YOUR VIEW: The twig models shall be snapped


Jenny Bradley, a sixth year student from Cumbernauld, gets a little something off her chest that’s been bothering her lately – namely mannequins in high street fashion retailers…

When I walk around town and see the shop windows with their skinny, twig-like mannequins glaring back at me not only am I thinking, ‘Oh lord, I need to hit the gym,’ I also think, ‘They are far too skinny.’

And I’m not the only one. In recent months, major retailers have faced backlack from customers over the shape and size of the mannequins they use in store to show off their clothes. The models are super slim, beyond the realms of your ‘average’ British woman.

Big fashion retailers like Topshop and River Island give the impression to us that we will look just as good in the same clothes that the mannequins are wearing. While I know this isn’t true, I still think it anyway as I approach the changing room with the outfit on display. Well that is until I try the clothes on and realise the display models aren’t doing their job at all – they’re not showing what the clothes look like on your average customer.

Average mannequins come in at a size 10 in most high street chains, but I’m going to be honest here. I am a size 10 (sometimes) average human teenager, and I look nowhere near as skinny or as tall as any mannequin. With their willowy limbs and legs that go on for miles, these apparently ‘normal’ models are anything but – meaning the clothes on display look totally different on real people. And while there are slim girls shopping in these stores, the rest of society seems to get forgotten about – which simply isn’t fair.

I’ve read outbursts on social media about Topshop mannequins and since the outcry, the retailer has promised to stop using super skinny mannequins, switching for more ‘normal’ looking models instead.

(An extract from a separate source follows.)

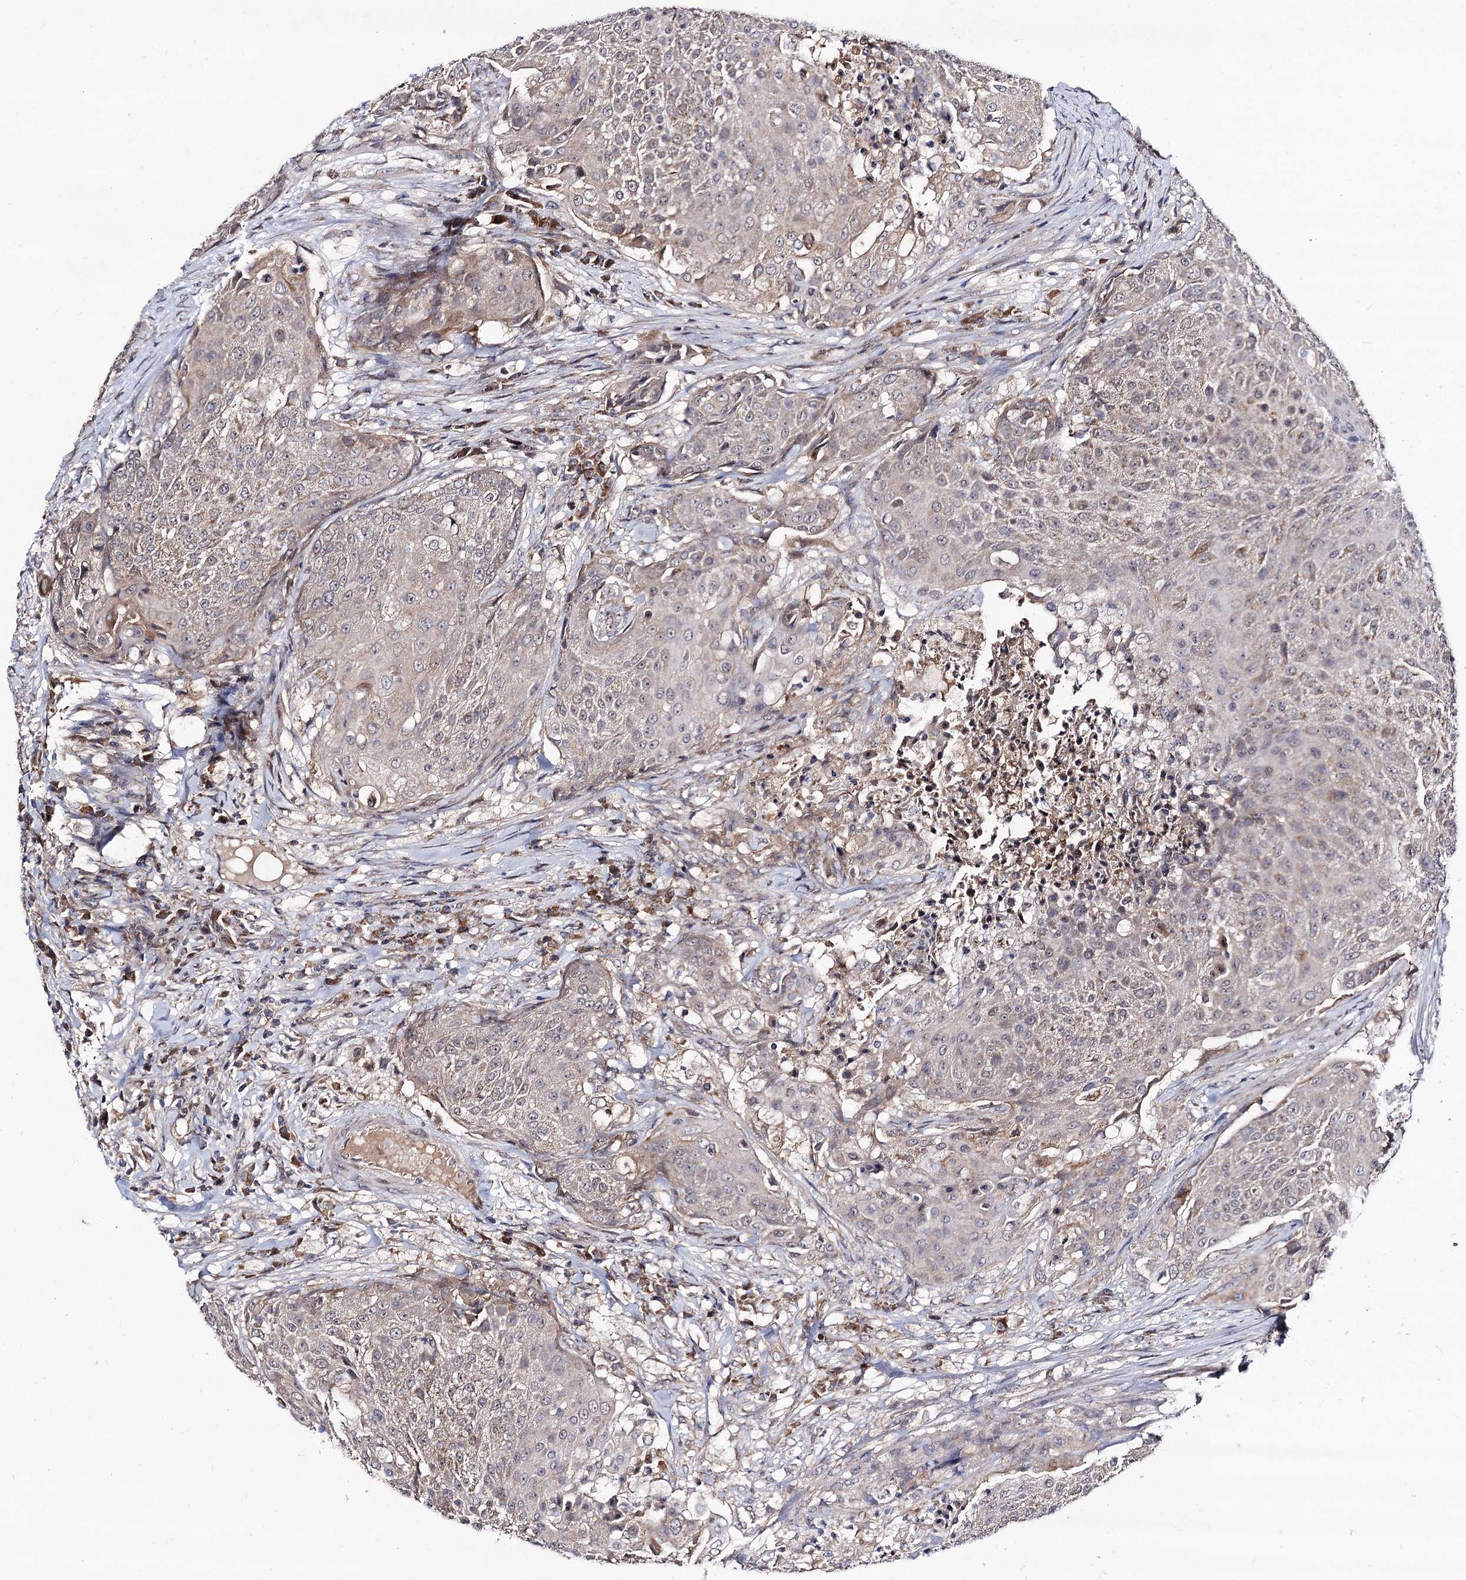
{"staining": {"intensity": "moderate", "quantity": "<25%", "location": "cytoplasmic/membranous"}, "tissue": "urothelial cancer", "cell_type": "Tumor cells", "image_type": "cancer", "snomed": [{"axis": "morphology", "description": "Urothelial carcinoma, High grade"}, {"axis": "topography", "description": "Urinary bladder"}], "caption": "Immunohistochemistry image of neoplastic tissue: human urothelial cancer stained using immunohistochemistry shows low levels of moderate protein expression localized specifically in the cytoplasmic/membranous of tumor cells, appearing as a cytoplasmic/membranous brown color.", "gene": "VPS37D", "patient": {"sex": "female", "age": 63}}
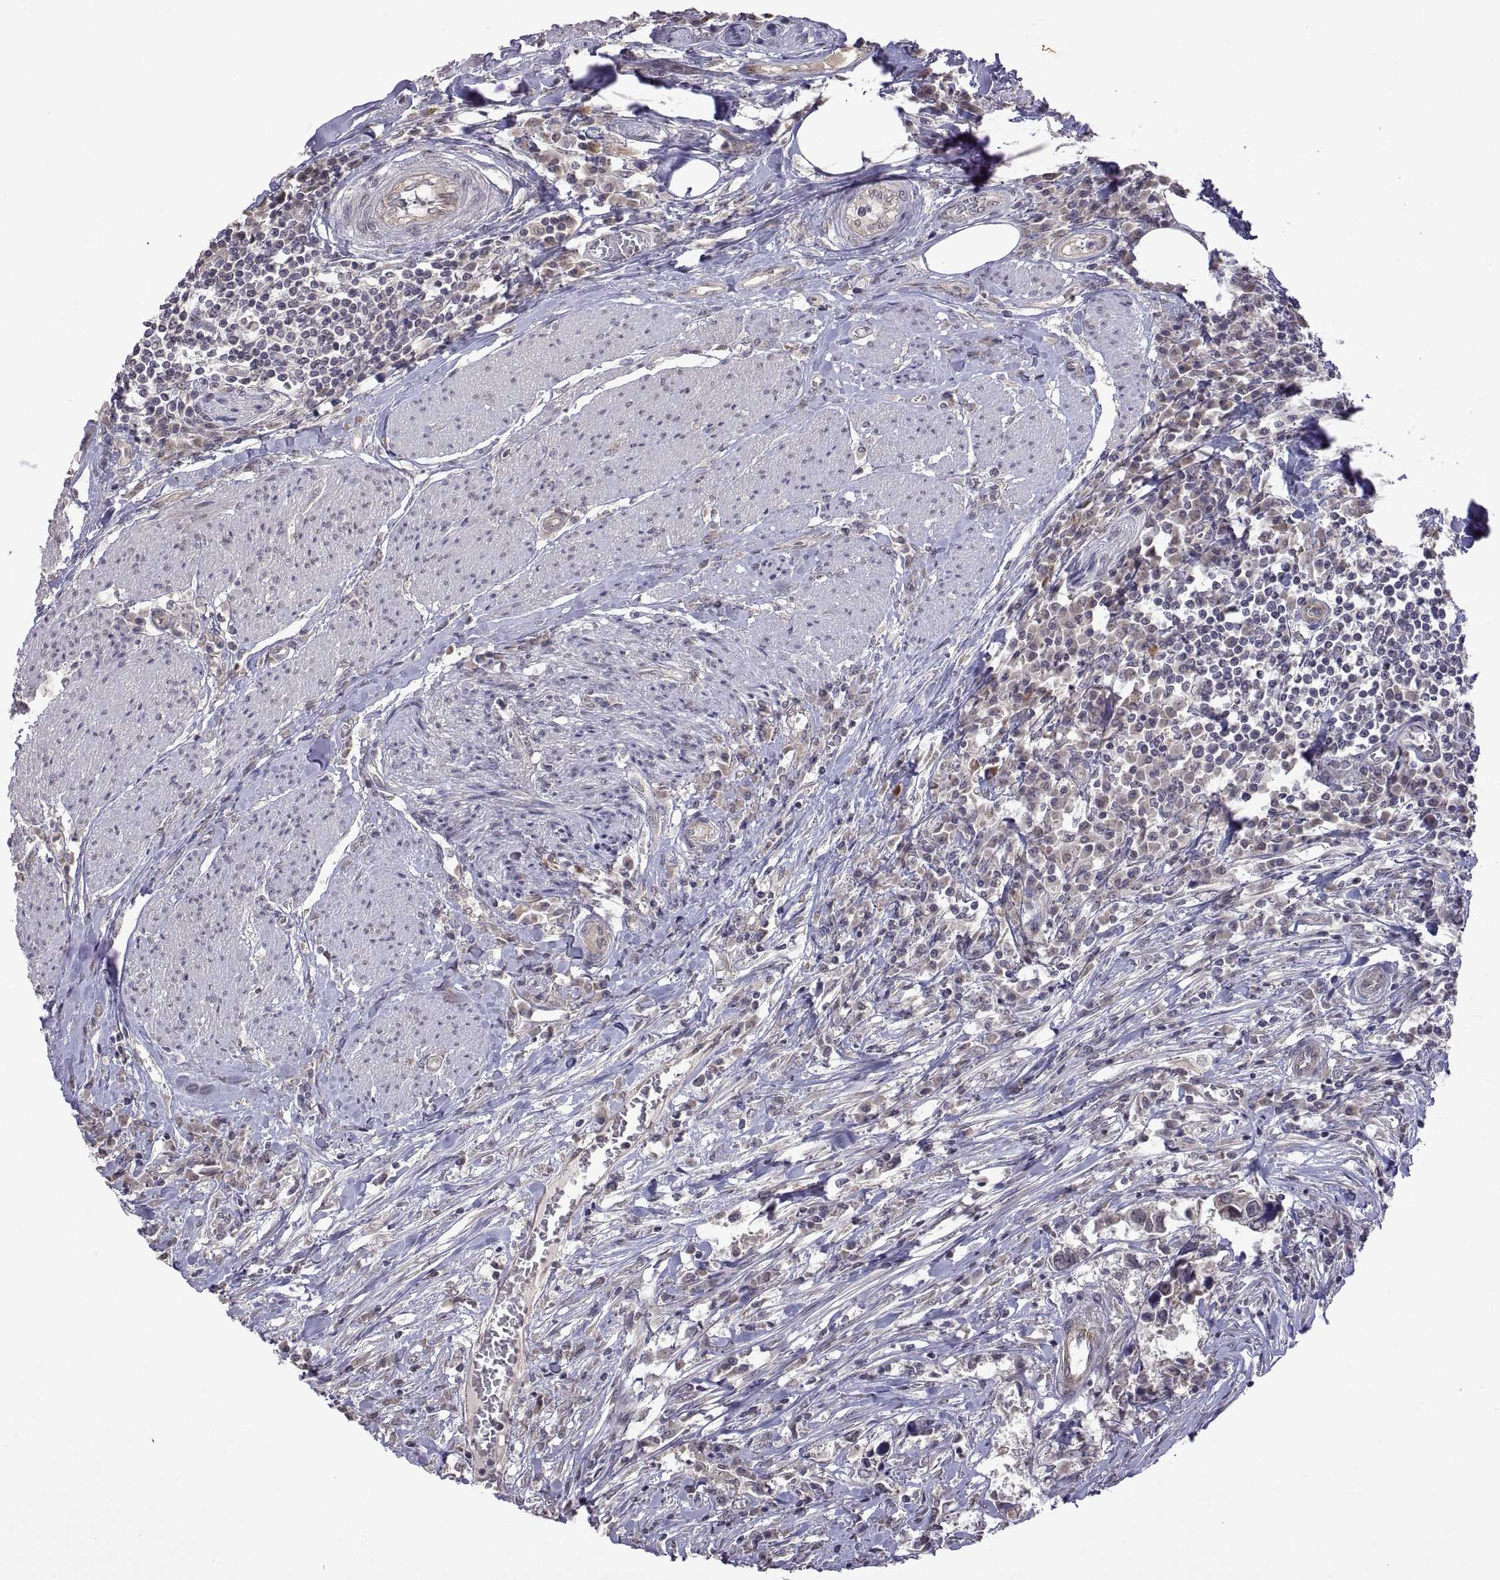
{"staining": {"intensity": "negative", "quantity": "none", "location": "none"}, "tissue": "urothelial cancer", "cell_type": "Tumor cells", "image_type": "cancer", "snomed": [{"axis": "morphology", "description": "Urothelial carcinoma, NOS"}, {"axis": "morphology", "description": "Urothelial carcinoma, High grade"}, {"axis": "topography", "description": "Urinary bladder"}], "caption": "This is an immunohistochemistry (IHC) micrograph of urothelial cancer. There is no staining in tumor cells.", "gene": "LAMA1", "patient": {"sex": "male", "age": 63}}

Now just because they promise to stop using skinny mannequins, will they stop using six-foot giant models? I mean, come on Topshop, I know they’re there to let us see the clothes but I’d rather put my glasses on to see them! It infuriates me when trying a skirt that is knee length on the model and then turns out to be half way down my shin on me!

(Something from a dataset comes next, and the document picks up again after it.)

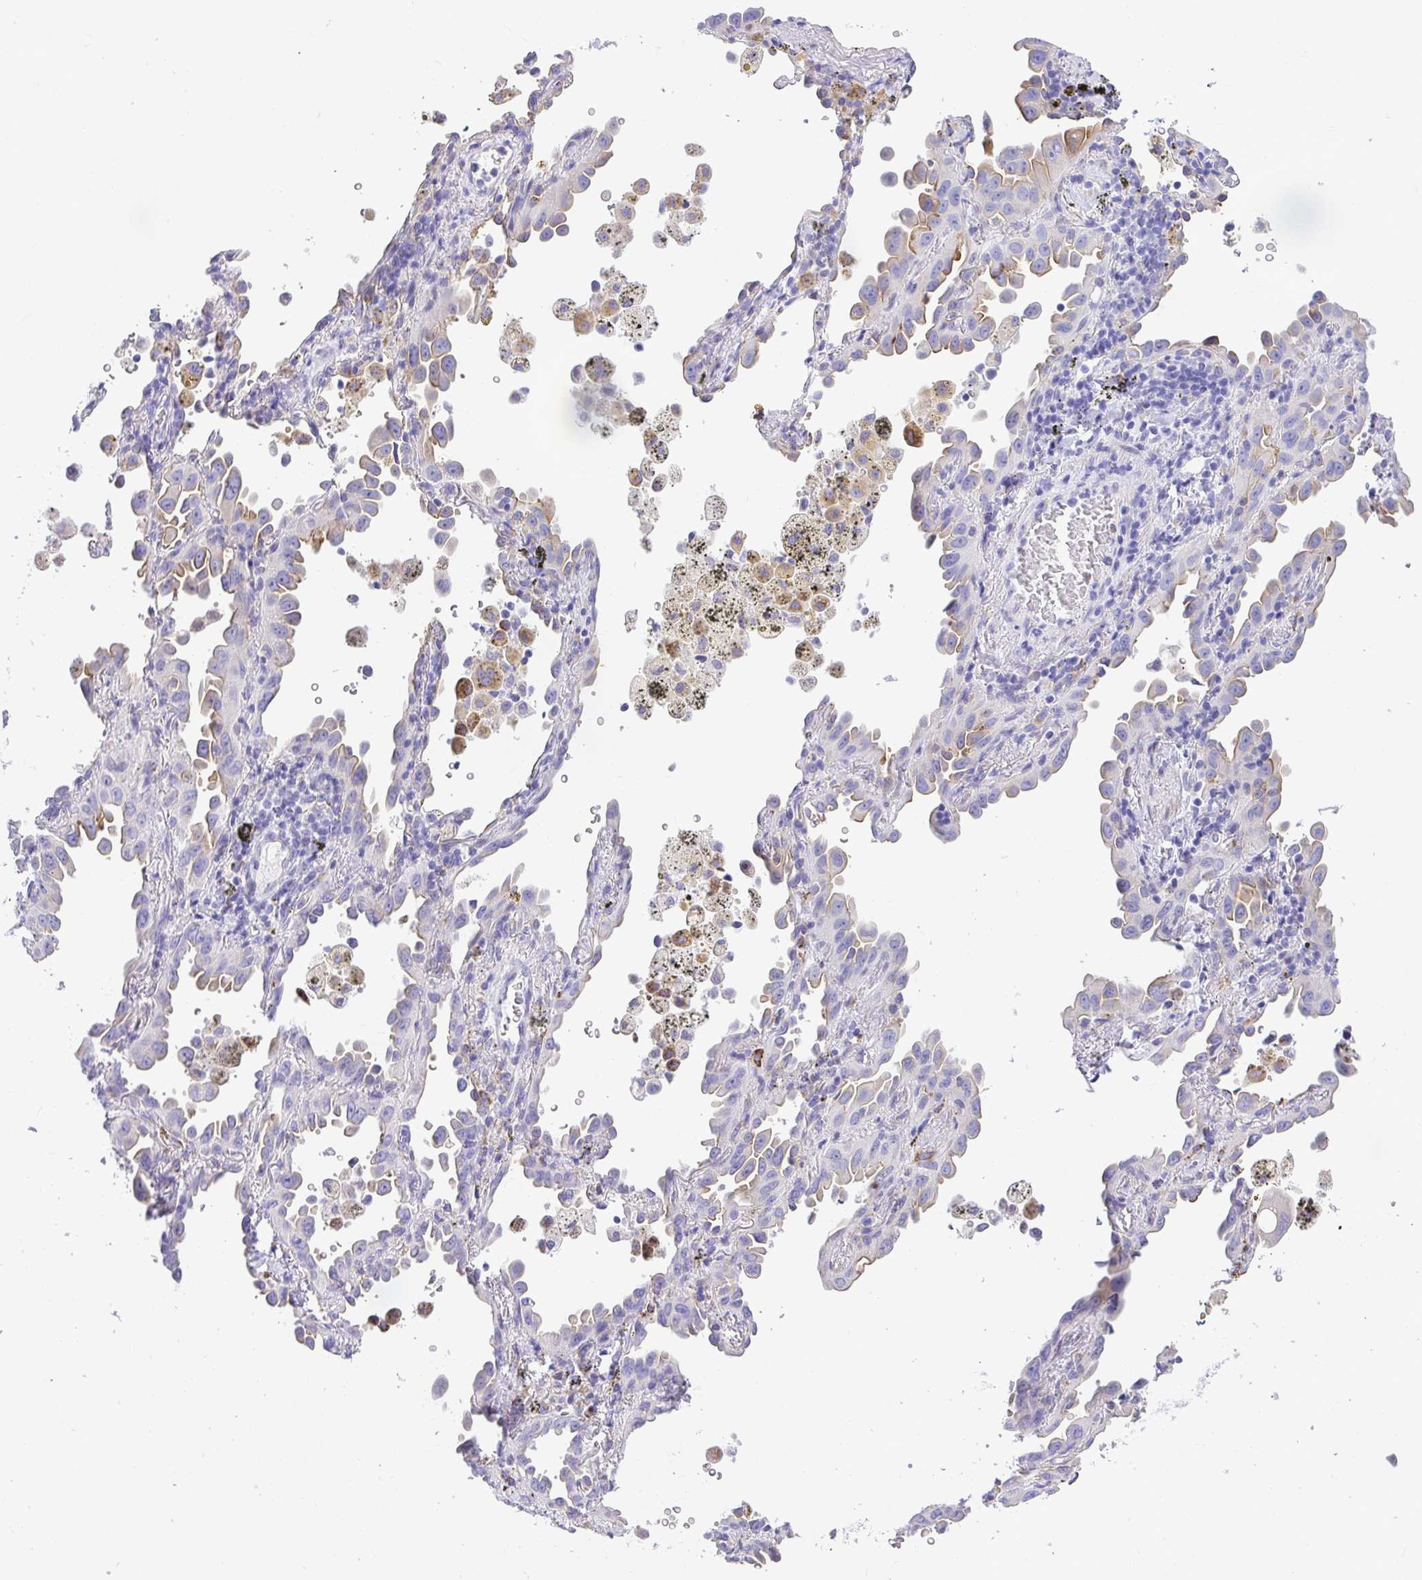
{"staining": {"intensity": "negative", "quantity": "none", "location": "none"}, "tissue": "lung cancer", "cell_type": "Tumor cells", "image_type": "cancer", "snomed": [{"axis": "morphology", "description": "Adenocarcinoma, NOS"}, {"axis": "topography", "description": "Lung"}], "caption": "The image displays no significant positivity in tumor cells of adenocarcinoma (lung). Nuclei are stained in blue.", "gene": "ADRA2C", "patient": {"sex": "male", "age": 68}}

Why are the models displaying the clothes not more representative of the women who shop on the high street? It’s time we were able to walk into a shop and find a range of mannequins that give all shoppers an idea of how an outfit will look on them. Short, tall, curvy, slim – there should be mannequins there to represent everyone. Not just the supermodels.

These high street brands are worn by a range of people, and they should try represent that in their stores. Lets stop and think about the shape of mannequins compared to the shape of us real people. Do you know anyone who vaguely resembles a tall skinny plastic doll? I know I don’t – and it’s time the high street ditched the tall skinny look, or at least brought in some different body shapes, in favour of diversity. We should all see ourselves when we’re shopping – so go on, fashion. It’s time for a change.